** Collected data **
-------------------------
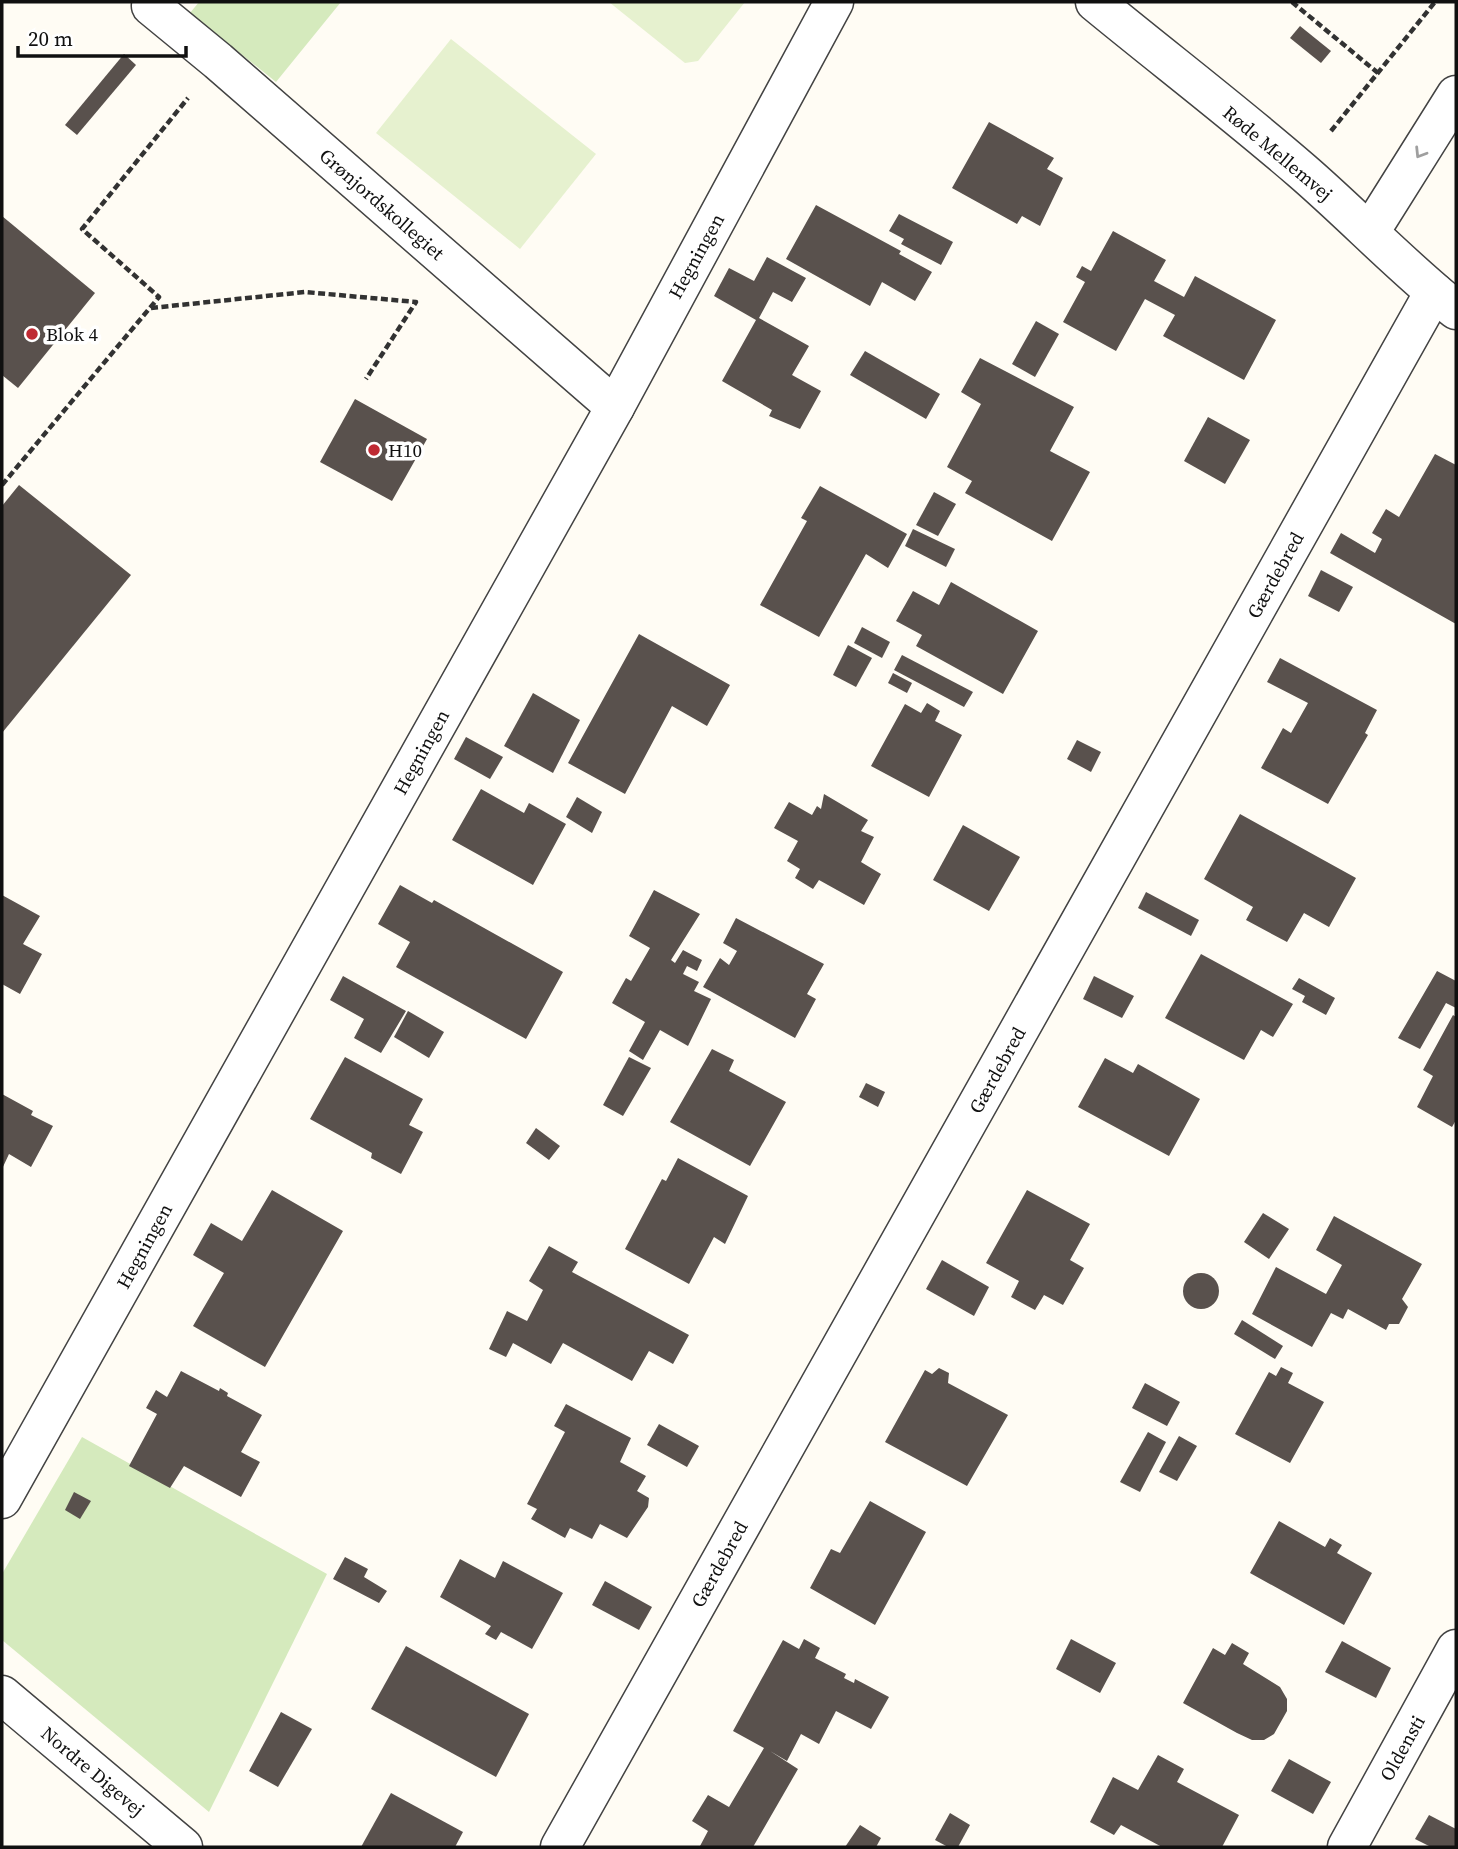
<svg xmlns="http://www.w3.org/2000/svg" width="1458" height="1849" font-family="'Source Serif 4',serif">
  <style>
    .green { fill: #d5eabd }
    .pitch { fill: #e6f1cf }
    .building { fill: #59514d }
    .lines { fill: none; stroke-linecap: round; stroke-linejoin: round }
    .minor-casing { stroke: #434343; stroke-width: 41 }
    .path { stroke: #323232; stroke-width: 4.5; stroke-dasharray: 7 3.5; stroke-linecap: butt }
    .minor { stroke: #fff; stroke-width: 38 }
    .oneway { stroke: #9f9f9f }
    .poi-dot { fill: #bf2a33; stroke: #fff; stroke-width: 2.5 }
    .labels { text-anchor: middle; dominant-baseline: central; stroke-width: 7; stroke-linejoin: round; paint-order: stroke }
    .street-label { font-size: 19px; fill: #101010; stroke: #fff }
    .poi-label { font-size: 19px; fill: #101010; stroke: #fff; text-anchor: start }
  </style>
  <rect width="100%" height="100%" fill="#fffcf4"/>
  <!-- green -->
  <g class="green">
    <path d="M199,2H341L276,82L190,13Z"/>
    <path d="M82,1437L327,1574L209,1812L2,1640V1574Z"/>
  </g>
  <!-- pitch -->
  <g class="pitch">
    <path d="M609,2H745L698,61L685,63Z"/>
    <path d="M451,39L596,154L520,249L376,133Z"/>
  </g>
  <!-- building -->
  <g class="building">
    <path d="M1300,26L1331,51L1321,63L1290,38Z"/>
    <path d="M124,54L136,65L77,135L65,125Z"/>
    <path d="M989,122L1054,158L1047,169L1063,178L1040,226L1022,216L1017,224L952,188Z"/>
    <path d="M816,205L901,251L899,254L932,272L915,301L882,282L870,306L786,259Z"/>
    <path d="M899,214L953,242L941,265L901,244L904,239L889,231Z"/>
    <path d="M2,216L95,293L18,388L2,375Z"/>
    <path d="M1113,231L1166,260L1154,281L1184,297L1195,276L1276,320L1244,380L1163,336L1175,315L1145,299L1116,351L1063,322L1085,282L1076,277L1082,266L1091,271Z"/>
    <path d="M767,257L806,278L792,302L773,292L759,318L809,346L792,375L821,391L800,429L769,416L772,410L722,381L756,320L714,296L729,268L754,281Z"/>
    <path d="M1036,321L1059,334L1035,377L1012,364Z"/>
    <path d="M865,351L940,394L926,419L850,375Z"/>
    <path d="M980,358L1074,407L1050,451L1090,472L1052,541L965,493L972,481L947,467L981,404L961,392Z"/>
    <path d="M355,399L427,439L392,501L320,462Z"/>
    <path d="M1208,417L1250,440L1225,484L1184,461Z"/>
    <path d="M1435,454L1456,465V624L1330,553L1341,533L1375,553L1382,539L1372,533L1386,509L1399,517Z"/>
    <path d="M19,485L131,575L2,733V506Z"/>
    <path d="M820,486L907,534L888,568L866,554L819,637L760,605L807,521L801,518Z"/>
    <path d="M934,492L956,504L938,536L916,525Z"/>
    <path d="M913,529L955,549L946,567L905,546Z"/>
    <path d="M1321,570L1353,587L1339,612L1308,596Z"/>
    <path d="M951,582L1038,631L1003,694L916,646L922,635L896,621L913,591L939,605Z"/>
    <path d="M862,627L890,642L882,658L854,643Z"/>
    <path d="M639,634L730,685L707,726L672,706L625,794L568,763Z"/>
    <path d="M848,645L872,658L856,687L833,675Z"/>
    <path d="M902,655L973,692L964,707L894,670Z"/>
    <path d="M1280,658L1377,710L1365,733L1368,735L1328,804L1261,768L1283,728L1291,733L1308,703L1267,682Z"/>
    <path d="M893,673L912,683L907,693L888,683Z"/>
    <path d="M533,693L580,720L553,773L504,746Z"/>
    <path d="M927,703L940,711L935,721L962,735L929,797L871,766L905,704L921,713Z"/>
    <path d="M466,737L503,757L490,779L454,759Z"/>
    <path d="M1077,740L1101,752L1091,772L1067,759Z"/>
    <path d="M481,789L524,813L529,803L566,824L533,885L452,840Z"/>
    <path d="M824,794L868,820L861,831L874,837L861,862L881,874L864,905L819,880L813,889L795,878L800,869L787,861L798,841L774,828L789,802L812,815L817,806L821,809Z"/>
    <path d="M577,797L602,812L592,833L566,817Z"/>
    <path d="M1240,814L1356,878L1329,927L1304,913L1287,942L1246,920L1253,907L1204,879Z"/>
    <path d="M963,825L1020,857L989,911L933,880Z"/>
    <path d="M400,885L432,903L434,900L563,972L526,1039L396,967L410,942L378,924Z"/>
    <path d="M654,890L700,914L671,960L675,963L683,950L702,960L697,971L687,966L683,974L699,982L694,991L711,999L688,1046L660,1030L643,1060L629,1051L645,1022L612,1003L626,978L631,981L650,948L629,936Z"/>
    <path d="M1146,892L1199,920L1191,936L1138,908Z"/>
    <path d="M2,895L40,916L23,944L42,954L20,994L2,984Z"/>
    <path d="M736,918L824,964L807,994L816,999L795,1038L703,987L720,958L729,965L737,951L723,943Z"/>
    <path d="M1201,954L1293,1004L1273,1037L1261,1030L1244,1060L1165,1018Z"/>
    <path d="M1437,971L1456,981V1008L1446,1003L1420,1049L1398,1038Z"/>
    <path d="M343,976L406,1011L381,1053L354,1038L364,1019L330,1000Z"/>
    <path d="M1094,976L1134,996L1122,1018L1083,999Z"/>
    <path d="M1299,978L1335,998L1326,1015L1302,1002L1305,996L1292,989Z"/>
    <path d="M408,1011L444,1032L429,1058L394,1037Z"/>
    <path d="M1453,1015L1456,1017V1120L1452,1127L1417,1107L1433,1076L1423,1070Z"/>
    <path d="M712,1049L734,1060L729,1071L786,1102L750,1166L670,1122Z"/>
    <path d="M345,1057L423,1099L409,1125L423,1132L401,1174L371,1158L372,1153L310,1119Z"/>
    <path d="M629,1057L651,1068L623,1116L603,1105Z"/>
    <path d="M1105,1058L1133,1073L1138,1064L1200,1099L1169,1156L1078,1107Z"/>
    <path d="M866,1083L885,1092L878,1107L859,1097Z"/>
    <path d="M2,1094L33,1111L31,1115L53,1126L31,1167L9,1154L2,1169Z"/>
    <path d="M536,1128L560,1146L549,1160L526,1143Z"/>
    <path d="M678,1158L748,1196L725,1244L714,1237L689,1284L625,1249L662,1179L666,1181Z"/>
    <path d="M272,1190L343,1231L265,1367L193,1326L224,1273L193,1255L211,1223L242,1241Z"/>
    <path d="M1027,1190L1090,1224L1070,1260L1084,1268L1063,1305L1044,1295L1035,1310L1011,1297L1019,1281L986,1263Z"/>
    <path d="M1263,1213L1289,1229L1269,1259L1244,1242Z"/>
    <path d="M1334,1216L1422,1264L1402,1299L1408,1307L1399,1324H1389L1386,1330L1348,1309L1343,1319L1331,1313L1312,1347L1252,1314L1276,1267L1326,1294L1342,1265L1316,1250Z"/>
    <path d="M549,1246L578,1262L572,1272L689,1335L673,1364L649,1351L632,1381L563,1343L551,1364L513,1343L506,1357L489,1349L507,1311L527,1321L543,1290L529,1281Z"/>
    <path d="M942,1260L989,1287L974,1316L926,1289Z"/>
    <circle cx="1201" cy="1291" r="18"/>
    <path d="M1242,1320L1283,1346L1275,1359L1234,1334Z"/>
    <path d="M1281,1367L1293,1373L1288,1383L1324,1402L1290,1463L1235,1434L1269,1372L1276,1376Z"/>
    <path d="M939,1368L949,1373L948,1383L1008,1415L967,1486L885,1442L925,1370L932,1374Z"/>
    <path d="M181,1371L219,1391L220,1388L228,1393L227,1396L262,1415L241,1452L260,1462L241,1497L184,1466L170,1488L129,1466L157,1414L146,1408L156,1390L167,1397Z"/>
    <path d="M1145,1383L1180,1402L1167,1426L1132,1408Z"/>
    <path d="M566,1404L631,1438L620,1462L646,1476L637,1491L649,1498L648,1507L627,1538L600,1524L592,1539L570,1528L565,1538L531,1519L537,1509L527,1504L565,1432L554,1426Z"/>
    <path d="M659,1424L699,1446L687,1467L647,1445Z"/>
    <path d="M1148,1432L1166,1442L1140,1492L1120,1482Z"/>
    <path d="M1179,1436L1197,1446L1177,1481L1159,1472Z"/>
    <path d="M74,1492L91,1501L80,1519L65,1510Z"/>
    <path d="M870,1501L926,1532L875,1625L810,1588L831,1549L840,1553Z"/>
    <path d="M1279,1521L1325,1547L1330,1538L1342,1545L1337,1553L1372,1573L1344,1625L1250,1573Z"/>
    <path d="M345,1557L368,1569L364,1577L387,1591L379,1603L333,1579Z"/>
    <path d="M460,1559L495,1578L503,1561L563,1593L532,1649L501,1632L496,1640L485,1634L491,1626L440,1597Z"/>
    <path d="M605,1581L652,1607L639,1630L592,1605Z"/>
    <path d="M804,1639L820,1648L815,1658L846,1674L844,1678L854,1683L855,1679L889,1697L871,1729L836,1711L819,1744L801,1734L787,1761L770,1751L798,1769L753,1847H702L700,1846L708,1831L692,1821L708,1795L729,1807L764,1748L733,1731L783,1640L799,1649Z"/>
    <path d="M1071,1639L1116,1663L1100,1693L1056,1669Z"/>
    <path d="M1342,1641L1391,1668L1376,1698L1325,1672Z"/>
    <path d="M1232,1643L1249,1653L1243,1664L1280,1687L1287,1699V1711L1274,1734L1264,1740H1252L1237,1733L1183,1703L1213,1648L1225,1655Z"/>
    <path d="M406,1646L529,1714L496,1777L371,1709Z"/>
    <path d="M281,1712L312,1729L278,1787L249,1771Z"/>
    <path d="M1158,1755L1184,1769L1177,1782L1239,1815L1222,1847H1162L1121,1825L1114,1835L1090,1822L1113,1777L1138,1790Z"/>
    <path d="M1289,1759L1331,1782L1313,1814L1271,1791Z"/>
    <path d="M391,1793L463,1832L455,1847H361Z"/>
    <path d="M950,1813L970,1825L958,1847H948L935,1840Z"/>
    <path d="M1429,1815L1456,1829V1847H1431L1415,1839Z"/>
    <path d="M860,1825L881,1838L876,1847H845Z"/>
  </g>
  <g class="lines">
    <!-- minor casing -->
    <g class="minor-casing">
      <g id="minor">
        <path d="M152,2L151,6L218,61L615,407"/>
        <path d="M1095,2C1163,58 1234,112 1302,171C1354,216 1402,267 1456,310"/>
        <path d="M1370,232L1456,95"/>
        <path d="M2,1499L615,407L834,2"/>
        <path d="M2,1695L183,1847"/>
        <path d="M560,1847L1434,292"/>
        <path d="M1347,1847L1456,1649"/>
      </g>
    </g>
    <!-- path -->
    <g class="path">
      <path d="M1292,2L1378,73"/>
      <path d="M1331,131L1435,2"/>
      <path d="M151,308L305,292L416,302L366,379"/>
      <path d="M2,485L159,297L82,229L188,98"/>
    </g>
    <!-- minor -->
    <use href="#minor" class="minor"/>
  </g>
  <!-- one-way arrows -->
  <defs><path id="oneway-chevron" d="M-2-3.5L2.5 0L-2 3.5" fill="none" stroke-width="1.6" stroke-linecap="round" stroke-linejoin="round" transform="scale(1.75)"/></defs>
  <use class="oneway" href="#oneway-chevron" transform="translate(1420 153) rotate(122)"/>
  <!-- markers -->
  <g class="poi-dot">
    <circle cx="32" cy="334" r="7"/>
    <circle cx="374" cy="450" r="7"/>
  </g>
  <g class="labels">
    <!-- street labels -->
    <g class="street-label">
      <text transform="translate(1278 153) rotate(40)">Røde Mellemvej</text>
      <text transform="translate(382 204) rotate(41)">Grønjordskollegiet</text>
      <text transform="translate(696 256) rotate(-61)">Hegningen</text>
      <text transform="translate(1275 575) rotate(-61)">Gærdebred</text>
      <text transform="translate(421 752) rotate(-61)">Hegningen</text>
      <text transform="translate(997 1070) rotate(-61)">Gærdebred</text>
      <text transform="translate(144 1246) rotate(-61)">Hegningen</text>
      <text transform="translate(719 1564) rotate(-61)">Gærdebred</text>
      <text transform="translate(1402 1748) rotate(-61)">Oldensti</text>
      <text transform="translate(93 1771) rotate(40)">Nordre Digevej</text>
    </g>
    <!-- poi labels -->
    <g class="poi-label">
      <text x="46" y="334">Blok 4</text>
      <text x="388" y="450">H10</text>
    </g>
  </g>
  <!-- border -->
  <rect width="1458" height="1849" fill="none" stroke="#101010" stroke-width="7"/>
  <!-- scale -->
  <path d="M18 46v10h168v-10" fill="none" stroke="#101010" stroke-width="3.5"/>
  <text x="28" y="46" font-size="21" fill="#101010" stroke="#ffffff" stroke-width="5" paint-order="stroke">20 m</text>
</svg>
-------------------------
** AIM OF THE TASK **
Search the data and copy each line containing "lines".

** ANSWER **
    .lines { fill: none; stroke-linecap: round; stroke-linejoin: round }
  <g class="lines">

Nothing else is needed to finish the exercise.